Your firm’s banking clients cause a massive financial crisis, a “reform” president comes into office, and you get a job in the new administration heading up the criminal division. You don’t prosecute anyone on Wall Street for the financial crisis in your four year tenure. You quit one day after Frontline runs a damning program on you and your administration’s failure to charge—or perhaps even really to investigate—anyone. Two months later you return to your law firm with a $4 million a year gig to specialize “in helping clients navigate corporate crises, anti-corruption matters, money laundering investigations, cybercrime incidents, Congressional investigations, and other criminal and civil matters presenting complex regulatory, political, and public relations risks.”

Well played, Lanny Breuer!

Then there’s the former head of FINRA, Wall Street’s self-regulator.

Your tenure is marked most notably by completely missing mortgage-securities abuses and the Madoff scandal, as well as for Wall Street fines that drop 73 percent in your tenure. The new president asks you to chair his SEC. Your board sends you off with a $9 million pay package for your efforts as leader of its nonprofit. Your SEC tenure follows the biggest Wall Street scandal in history, but yours is four years of wrist-slapping.

You quit and join the board of finance giant GE and then take a highly paid gig with the Promontory Financial Group, an outfit that “puts many former government officials in service to companies they once oversaw,” as MarketWatch puts it—a sort of Revolving Door Inc. for once and future regulators (and the firm most responsible for the fiasco of the so-called Independent Foreclosure Review).

Mary Schapiro, ladies and gentlemen!

As ProPublica’s Jesse Eisinger writes on Twitter: “Future generations will be astonished at how corrupt the American empire became.”

The New York Times reports on Breuer:

The move is his latest turn through Washington’s revolving door, the symbolic portal connecting government service and private practice…

Like Mr. Breuer, Covington operates at the nexus of Washington and Wall Street.
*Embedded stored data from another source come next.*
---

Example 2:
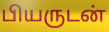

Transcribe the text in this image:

பியருடன்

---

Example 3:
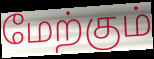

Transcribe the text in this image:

மேற்கும்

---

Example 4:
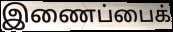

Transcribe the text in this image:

இணைப்பைக்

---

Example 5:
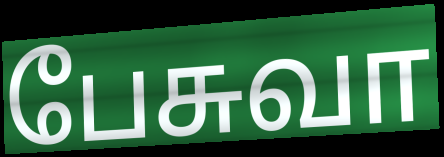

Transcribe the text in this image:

பேசுவா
It has represented several financial clients facing federal scrutiny, including the New York Stock Exchange, JPMorgan Chase and the former chief executive of IndyMac.
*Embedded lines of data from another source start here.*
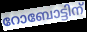
റോബോട്ടിന്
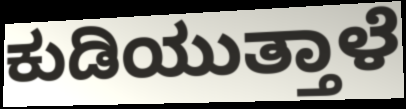
ಕುಡಿಯುತ್ತಾಳೆ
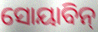
ସୋୟାବିନ୍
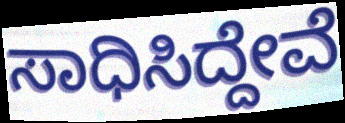
ಸಾಧಿಸಿದ್ದೇವೆ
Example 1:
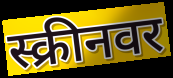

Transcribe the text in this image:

स्क्रीनवर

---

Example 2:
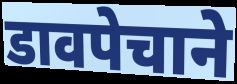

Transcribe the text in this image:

डावपेचाने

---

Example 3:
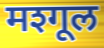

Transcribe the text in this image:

मश्गूल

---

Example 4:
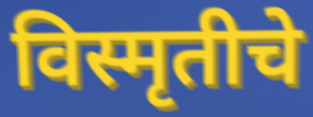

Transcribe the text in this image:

विस्मृतीचे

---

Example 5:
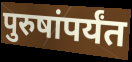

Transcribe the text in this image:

पुरुषांपर्यंत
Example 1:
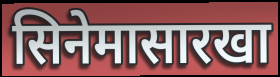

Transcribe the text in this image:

सिनेमासारखा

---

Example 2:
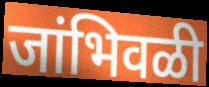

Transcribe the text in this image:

जांभिवळी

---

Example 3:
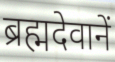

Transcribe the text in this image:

ब्रह्मदेवानें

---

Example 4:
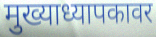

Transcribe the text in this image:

मुख्याध्यापकावर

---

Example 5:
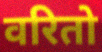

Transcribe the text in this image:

वरितो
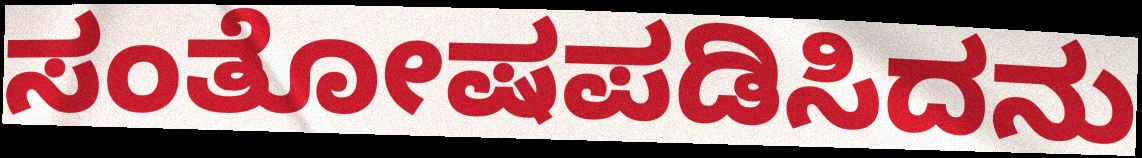
ಸಂತೋಷಪಡಿಸಿದನು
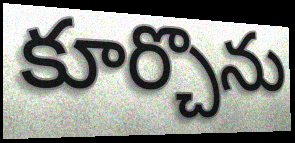
కూర్చొను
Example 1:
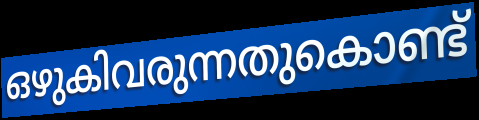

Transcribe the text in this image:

ഒഴുകിവരുന്നതുകൊണ്ട്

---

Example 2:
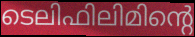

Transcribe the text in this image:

ടെലിഫിലിമിന്റെ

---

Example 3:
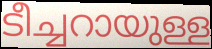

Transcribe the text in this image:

Here’s The Wall Street Journal:

In an interview, Mr. Breuer said he would have no qualms representing a major bank in a criminal investigation, assuming he was able.

“Certainly, if I’m not ethically barred,” he told Law Blog. “I would certainly represent clients and anticipate representing clients in all different sectors, and I think that’s the majesty of our system”…

“I think I have a pretty good sense of what the department and what the government looks for,” Mr. Breuer said.

And, no doubt, what it doesn’t look for.

The Journal gets the quote of the day from Schapiro, who has the gall to tell the paper that, “In my case, there’s no revolving door…I won’t ever be going back to government.”

Here’s American Banker editor in chief Neil Weinberg:

What could be wrong with such behavior? Beyond the cynicism it creates is the risk that regulators and the regulated get way too cozy. Former Federal Deposit Insurance Corp. chairwoman Sheila Bair said this about the influence large banks have over lawmakers:

“The capture, a lot of people say, is bipartisan. And when I say capture, I’m talking about cognitive capture. It’s not so much about corruption. It’s just listening too much to large financial institutions and the people who represent them and not enough to the people out on Main Street who want this fixed.”

When it comes to listening to financial institutions, Mary Schapiro clearly has a world of experience.

You’ll note that tough regulators like Bair, Elizabeth Warren and Neil Barofsky don’t go on to seven-figure gigs financed by Wall Street. It’s worth recalling Matt Stoller’s piece arguing that what matters most for politicians (and regulators) is post-official employment.

Up next for the SEC: Mary Jo White, of Debevoise & Plimpton. Jonathan Weil put it best, as usual: “Obama Picks Morgan Stanley’s Lawyer to Lead SEC.”

We eagerly await word from Tim Geithner and Robert Khuzami on where they have landed.